----- Dataset content -----

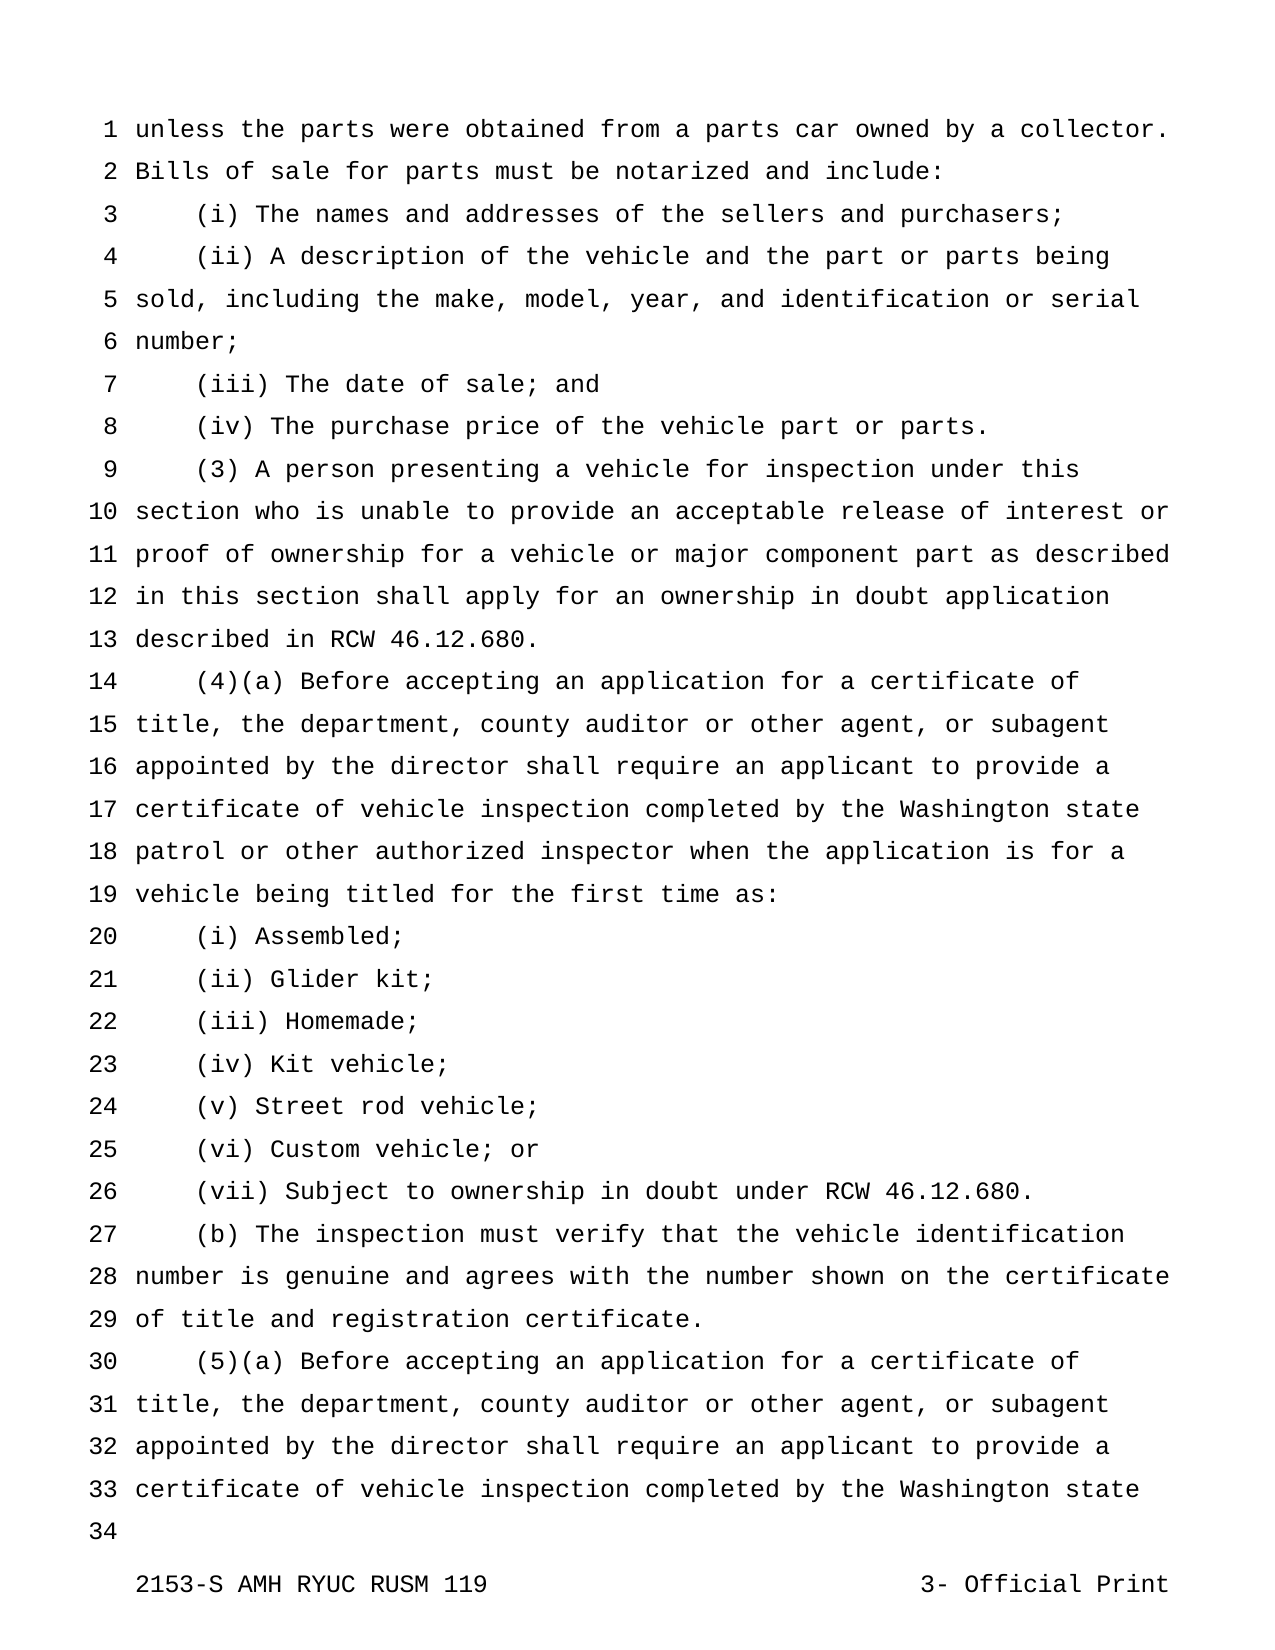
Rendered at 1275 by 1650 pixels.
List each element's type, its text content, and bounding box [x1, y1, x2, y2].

text (iv) Kit vehicle; [135, 1038, 1170, 1081]
text (ii) Glider kit; [135, 953, 1170, 996]
text (v) Street rod vehicle; [135, 1081, 1170, 1123]
text (i) Assembled; [135, 911, 1170, 953]
text (vii) Subject to ownership in doubt under RCW 46.12.680. [135, 1166, 1170, 1208]
text (3) A person presenting a vehicle for inspection under this section who is unable to provide an acceptable release of interest or proof of ownership for a vehicle or major component part as described in this section shall apply for an ownership in doubt application described in RCW 46.12.680. [135, 443, 1170, 656]
text (iii) The date of sale; and [135, 358, 1170, 401]
text (vi) Custom vehicle; or [135, 1123, 1170, 1166]
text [135, 1336, 1170, 1506]
text (i) The names and addresses of the sellers and purchasers; [135, 188, 1170, 231]
text (iii) Homemade; [135, 996, 1170, 1038]
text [135, 103, 1170, 188]
text (iv) The purchase price of the vehicle part or parts. [135, 401, 1170, 443]
text (4)(a) Before accepting an application for a certificate of title, the department, county auditor or other agent, or subagent appointed by the director shall require an applicant to provide a certificate of vehicle inspection completed by the Washington state patrol or other authorized inspector when the application is for a vehicle being titled for the first time as: [135, 656, 1170, 911]
text (b) The inspection must verify that the vehicle identification number is genuine and agrees with the number shown on the certificate of title and registration certificate. [135, 1208, 1170, 1336]
text (ii) A description of the vehicle and the part or parts being sold, including the make, model, year, and identification or serial number; [135, 231, 1170, 358]
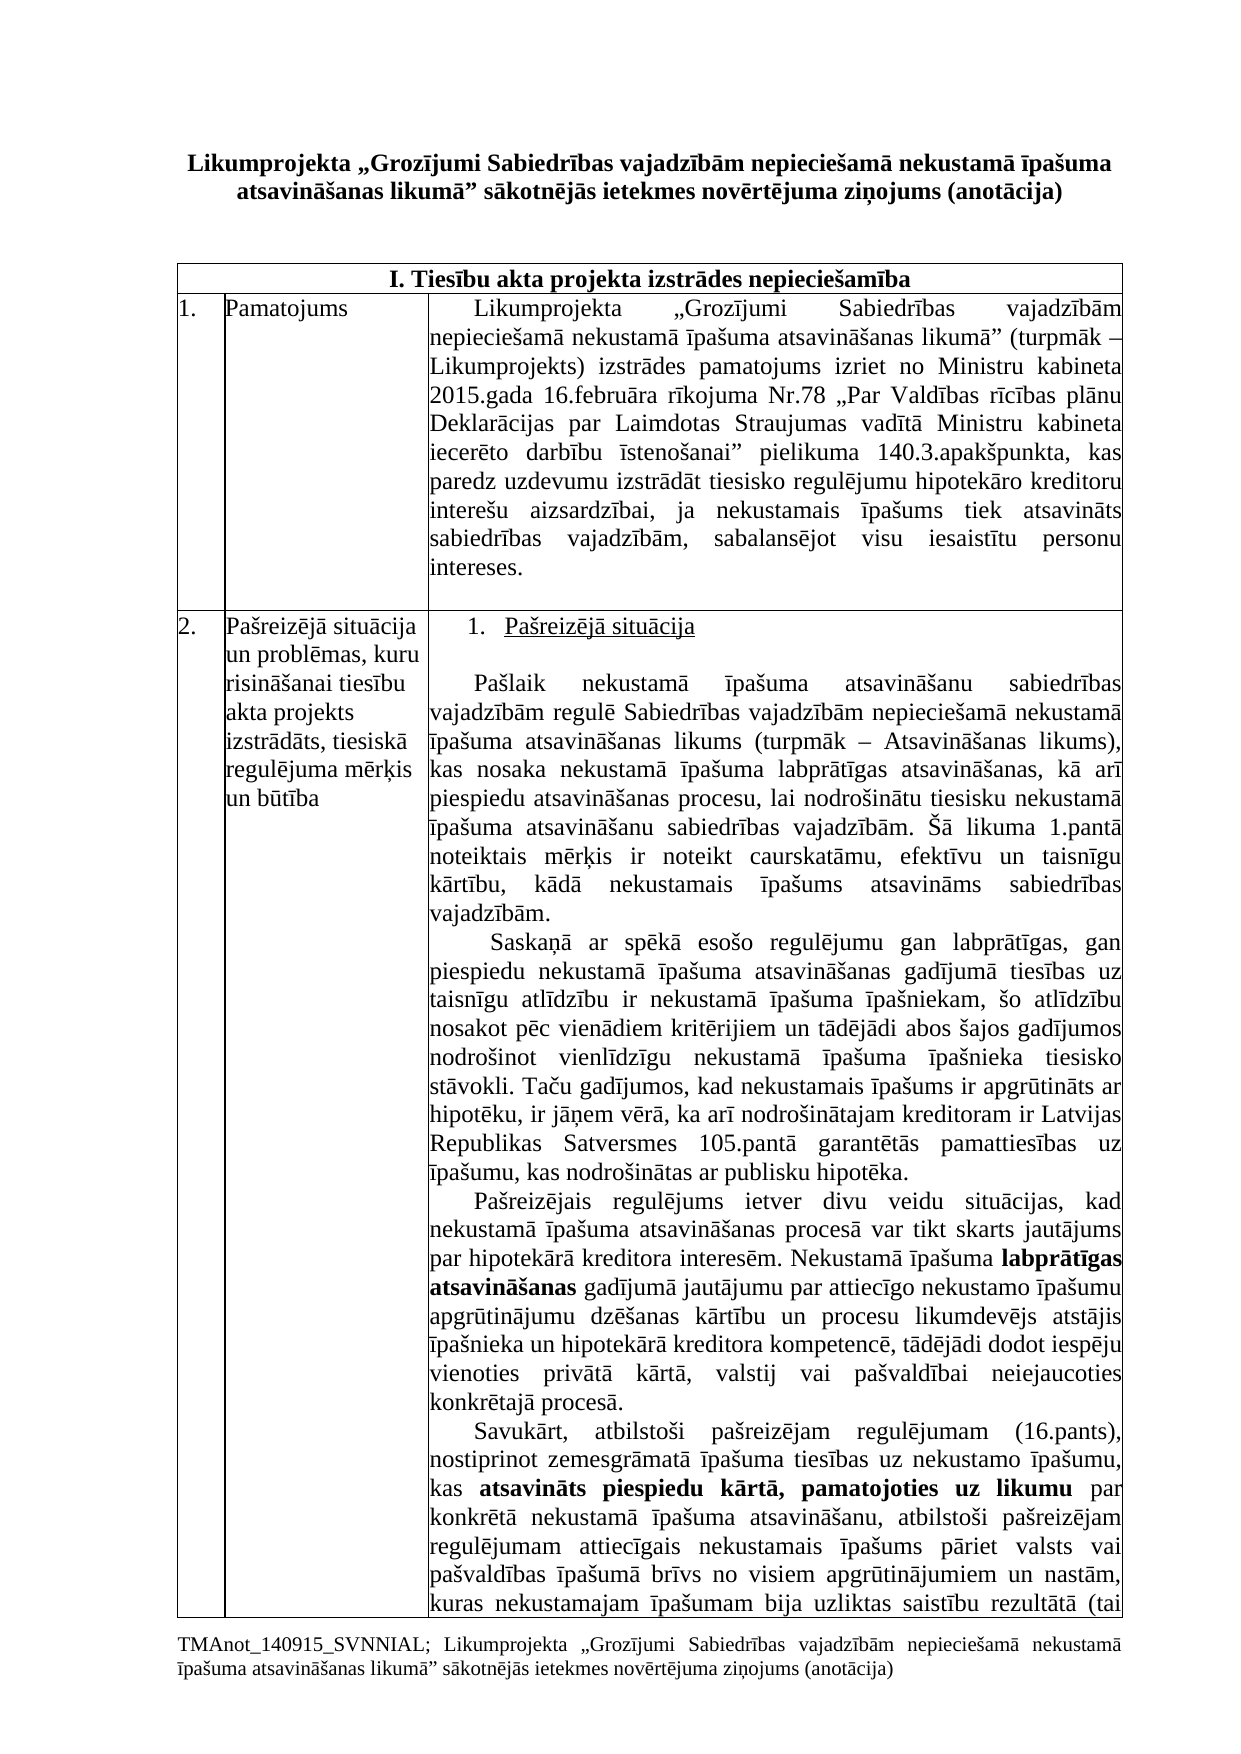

-----

• _Exercise prompt_: Type out all of the records exactly, leaving out any picture.

• _Result for this exercise_:
Rendered at 1275 by 1650 pixels.
List each element's type, its text content, and bounding box [x1, y1, x2, y2].

text (iv) Kit vehicle; [135, 1038, 1170, 1081]
text (ii) Glider kit; [135, 953, 1170, 996]
text (v) Street rod vehicle; [135, 1081, 1170, 1123]
text (i) Assembled; [135, 911, 1170, 953]
text (vii) Subject to ownership in doubt under RCW 46.12.680. [135, 1166, 1170, 1208]
text (3) A person presenting a vehicle for inspection under this section who is unable to provide an acceptable release of interest or proof of ownership for a vehicle or major component part as described in this section shall apply for an ownership in doubt application described in RCW 46.12.680. [135, 443, 1170, 656]
text (iii) The date of sale; and [135, 358, 1170, 401]
text (vi) Custom vehicle; or [135, 1123, 1170, 1166]
text [135, 1336, 1170, 1506]
text (i) The names and addresses of the sellers and purchasers; [135, 188, 1170, 231]
text (iii) Homemade; [135, 996, 1170, 1038]
text [135, 103, 1170, 188]
text (iv) The purchase price of the vehicle part or parts. [135, 401, 1170, 443]
text (4)(a) Before accepting an application for a certificate of title, the department, county auditor or other agent, or subagent appointed by the director shall require an applicant to provide a certificate of vehicle inspection completed by the Washington state patrol or other authorized inspector when the application is for a vehicle being titled for the first time as: [135, 656, 1170, 911]
text (b) The inspection must verify that the vehicle identification number is genuine and agrees with the number shown on the certificate of title and registration certificate. [135, 1208, 1170, 1336]
text (ii) A description of the vehicle and the part or parts being sold, including the make, model, year, and identification or serial number; [135, 231, 1170, 358]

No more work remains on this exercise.